Posted
Build Your Cybersecurity Program Using ThreatConnect
This is the first in a series of blog posts about how organizations are utilizing the ThreatConnect platform. We’ll share stories of how customers just like you have transformed their security programs using ThreatConnect.
Introducing Gringotts
A Fortune 1000 Financial Services company, who we will call Gringotts, has a robust IT department. This year they have established a cyber security team, which currently consists of four people. In a scramble to quickly address their cybersecurity concerns, they purchased quite a few tools. The team uses Tanium, Palo Alto, Splunk, and PhishMe; a MySQL database; and they subscribe to FS-ISAC (Financial Services ISAC).
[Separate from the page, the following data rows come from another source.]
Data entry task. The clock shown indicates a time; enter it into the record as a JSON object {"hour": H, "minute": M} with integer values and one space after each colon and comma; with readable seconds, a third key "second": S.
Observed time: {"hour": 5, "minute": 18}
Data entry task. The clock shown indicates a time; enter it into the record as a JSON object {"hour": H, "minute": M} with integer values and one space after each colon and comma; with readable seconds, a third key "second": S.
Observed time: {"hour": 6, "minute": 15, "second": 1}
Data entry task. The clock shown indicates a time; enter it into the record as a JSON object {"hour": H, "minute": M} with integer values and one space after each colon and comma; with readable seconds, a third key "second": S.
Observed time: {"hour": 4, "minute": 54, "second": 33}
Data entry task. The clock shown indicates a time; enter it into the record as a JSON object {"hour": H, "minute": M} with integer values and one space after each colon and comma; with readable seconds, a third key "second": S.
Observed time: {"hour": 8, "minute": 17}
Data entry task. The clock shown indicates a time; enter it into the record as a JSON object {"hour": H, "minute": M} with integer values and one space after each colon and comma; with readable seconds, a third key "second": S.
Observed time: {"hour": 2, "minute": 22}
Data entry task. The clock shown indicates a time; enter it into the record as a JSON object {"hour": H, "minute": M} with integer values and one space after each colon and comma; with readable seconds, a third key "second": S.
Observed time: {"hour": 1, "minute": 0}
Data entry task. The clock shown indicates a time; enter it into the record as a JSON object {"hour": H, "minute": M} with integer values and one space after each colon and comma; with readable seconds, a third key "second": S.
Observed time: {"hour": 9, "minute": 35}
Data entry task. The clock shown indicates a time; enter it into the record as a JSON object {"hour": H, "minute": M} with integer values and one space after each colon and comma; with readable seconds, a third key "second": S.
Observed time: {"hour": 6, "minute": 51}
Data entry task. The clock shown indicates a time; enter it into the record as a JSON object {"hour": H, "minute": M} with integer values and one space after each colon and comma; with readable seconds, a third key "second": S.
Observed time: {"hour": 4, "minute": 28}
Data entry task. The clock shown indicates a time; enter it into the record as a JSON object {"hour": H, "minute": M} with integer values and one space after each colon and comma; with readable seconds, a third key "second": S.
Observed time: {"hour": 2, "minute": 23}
Gringotts ran into a few problems using this infrastructure. They were not able to de-dupe their threat data, which led to wasted time for the few employees they did have in-house. They had nowhere to pull all of their data together, so each tool’s data lived on its own. They were reliant on each vendor’s data independently. Although they kept track of their team’s tasks, Gringotts had no way to record how a process was done. Because of this, each team member needed to figure out how to perform a task from scratch again each time it was assigned. There was no process consistency and a lot of time wasted reinventing the wheel.
Once Gringotts implemented ThreatConnect, they were able to:
Sync all of their cybersecurity tools together
Using ThreatConnect’s Open API (application programming interface), Gringotts integrated all of their tools and were able to view all of the data in one place. The API allows all of their current software tools and systems to ‘integrate’, or ‘talk to each other’ — basically, now they can share data. By looking at all of their data at once, they get a better view into the state of their cybersecurity program. And, each of their tools can now use data from the other tools; no longer relying solely on their own information. Allowing the cyber team to focus on their most relevant threats, rather than chasing false positives and manually compiling information from separate tools into spreadsheets, has made their team 30% more efficient.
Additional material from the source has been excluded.